● 本文:
::::::::
その後2018年始にpixivのデスクトップブラウザ向け実装とスマートフォン・モバイルブラウザ向け実装をホストするドメインを現在の www.pixiv.net に統合しました。しかしアプリケーションをレスポンシブ対応し実装を統合することは様々な事情から難しく、その流れを引いて現状でもpixivの主要機能はデスクトップ版とモバイル版に別れて実装されています。
機能追加や変更にあたって双方の実装に対して変更を行う必要があり、工数が増加・また双方の機能差異なども存在しサービスが複雑化しています。
長期的に見て、この状態は好ましくないため、pixivのウェブ実装を統一し複雑さを下げていく動きが必要です。その過程でNext.jsによってフロントエンドをリプレイスしつつレスポンシブ化を進めていくことが現実的な解となりました。
::::::::
● 提供資料:
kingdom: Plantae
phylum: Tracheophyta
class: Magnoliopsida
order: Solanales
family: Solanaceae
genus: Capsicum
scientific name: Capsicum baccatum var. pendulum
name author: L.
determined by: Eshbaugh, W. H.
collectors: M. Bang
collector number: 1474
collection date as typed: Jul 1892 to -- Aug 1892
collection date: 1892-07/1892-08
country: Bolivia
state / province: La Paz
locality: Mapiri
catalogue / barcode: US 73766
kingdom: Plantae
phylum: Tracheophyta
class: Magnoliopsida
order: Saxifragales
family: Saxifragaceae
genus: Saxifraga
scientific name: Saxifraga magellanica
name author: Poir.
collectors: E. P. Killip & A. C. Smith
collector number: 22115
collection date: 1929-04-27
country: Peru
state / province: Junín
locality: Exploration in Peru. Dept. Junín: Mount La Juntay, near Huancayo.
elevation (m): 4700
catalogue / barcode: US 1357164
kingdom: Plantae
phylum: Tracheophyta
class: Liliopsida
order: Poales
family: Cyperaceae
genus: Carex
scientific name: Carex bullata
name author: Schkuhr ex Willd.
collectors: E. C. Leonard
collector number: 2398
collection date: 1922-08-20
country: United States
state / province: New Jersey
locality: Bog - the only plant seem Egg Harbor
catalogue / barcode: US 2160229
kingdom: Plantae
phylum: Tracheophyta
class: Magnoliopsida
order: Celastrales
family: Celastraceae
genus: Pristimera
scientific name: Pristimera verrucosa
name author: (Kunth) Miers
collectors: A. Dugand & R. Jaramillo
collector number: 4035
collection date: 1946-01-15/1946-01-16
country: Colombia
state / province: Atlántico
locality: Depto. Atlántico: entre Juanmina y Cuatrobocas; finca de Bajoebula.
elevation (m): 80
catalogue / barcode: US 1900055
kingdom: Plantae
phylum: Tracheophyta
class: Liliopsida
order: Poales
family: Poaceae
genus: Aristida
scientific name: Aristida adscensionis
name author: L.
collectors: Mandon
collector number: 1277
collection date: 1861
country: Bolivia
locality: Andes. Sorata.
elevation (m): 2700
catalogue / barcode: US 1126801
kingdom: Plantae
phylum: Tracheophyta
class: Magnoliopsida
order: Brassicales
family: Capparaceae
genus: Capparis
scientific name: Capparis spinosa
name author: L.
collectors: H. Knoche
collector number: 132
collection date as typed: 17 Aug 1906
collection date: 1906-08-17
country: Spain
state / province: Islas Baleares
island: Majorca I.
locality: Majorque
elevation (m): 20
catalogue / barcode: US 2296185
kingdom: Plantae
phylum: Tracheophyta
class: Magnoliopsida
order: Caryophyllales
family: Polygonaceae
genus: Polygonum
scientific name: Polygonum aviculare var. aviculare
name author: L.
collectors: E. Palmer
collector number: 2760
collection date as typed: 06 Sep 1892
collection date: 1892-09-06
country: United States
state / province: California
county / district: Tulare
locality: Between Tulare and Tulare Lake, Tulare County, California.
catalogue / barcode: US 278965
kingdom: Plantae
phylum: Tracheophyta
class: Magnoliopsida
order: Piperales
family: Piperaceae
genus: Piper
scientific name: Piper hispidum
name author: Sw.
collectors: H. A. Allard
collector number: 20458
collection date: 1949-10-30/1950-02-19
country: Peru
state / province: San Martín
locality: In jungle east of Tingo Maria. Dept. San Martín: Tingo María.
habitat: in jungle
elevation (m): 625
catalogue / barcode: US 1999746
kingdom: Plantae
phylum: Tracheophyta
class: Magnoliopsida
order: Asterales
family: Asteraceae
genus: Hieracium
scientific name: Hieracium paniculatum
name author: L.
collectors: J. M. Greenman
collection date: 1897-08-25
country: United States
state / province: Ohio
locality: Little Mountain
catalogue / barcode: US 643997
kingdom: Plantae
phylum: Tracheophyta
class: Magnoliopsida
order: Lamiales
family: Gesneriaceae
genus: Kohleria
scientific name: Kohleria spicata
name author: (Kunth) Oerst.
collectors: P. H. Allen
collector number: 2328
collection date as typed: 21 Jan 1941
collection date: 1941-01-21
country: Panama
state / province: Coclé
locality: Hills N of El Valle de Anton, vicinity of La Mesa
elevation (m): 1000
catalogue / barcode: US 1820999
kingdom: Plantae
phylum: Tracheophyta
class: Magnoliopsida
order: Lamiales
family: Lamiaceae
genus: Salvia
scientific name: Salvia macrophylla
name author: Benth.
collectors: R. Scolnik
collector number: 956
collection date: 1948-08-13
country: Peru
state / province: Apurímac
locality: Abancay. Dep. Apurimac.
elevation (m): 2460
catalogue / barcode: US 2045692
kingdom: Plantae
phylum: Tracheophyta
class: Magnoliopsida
::::::::
● 課題: 本文では、pixivのウェブ実装を統一する過程で何が現実的な解とされていますか。

● 解答: Next.jsによってフロントエンドをリプレイスしつつレスポンシブ化を進めていくことです。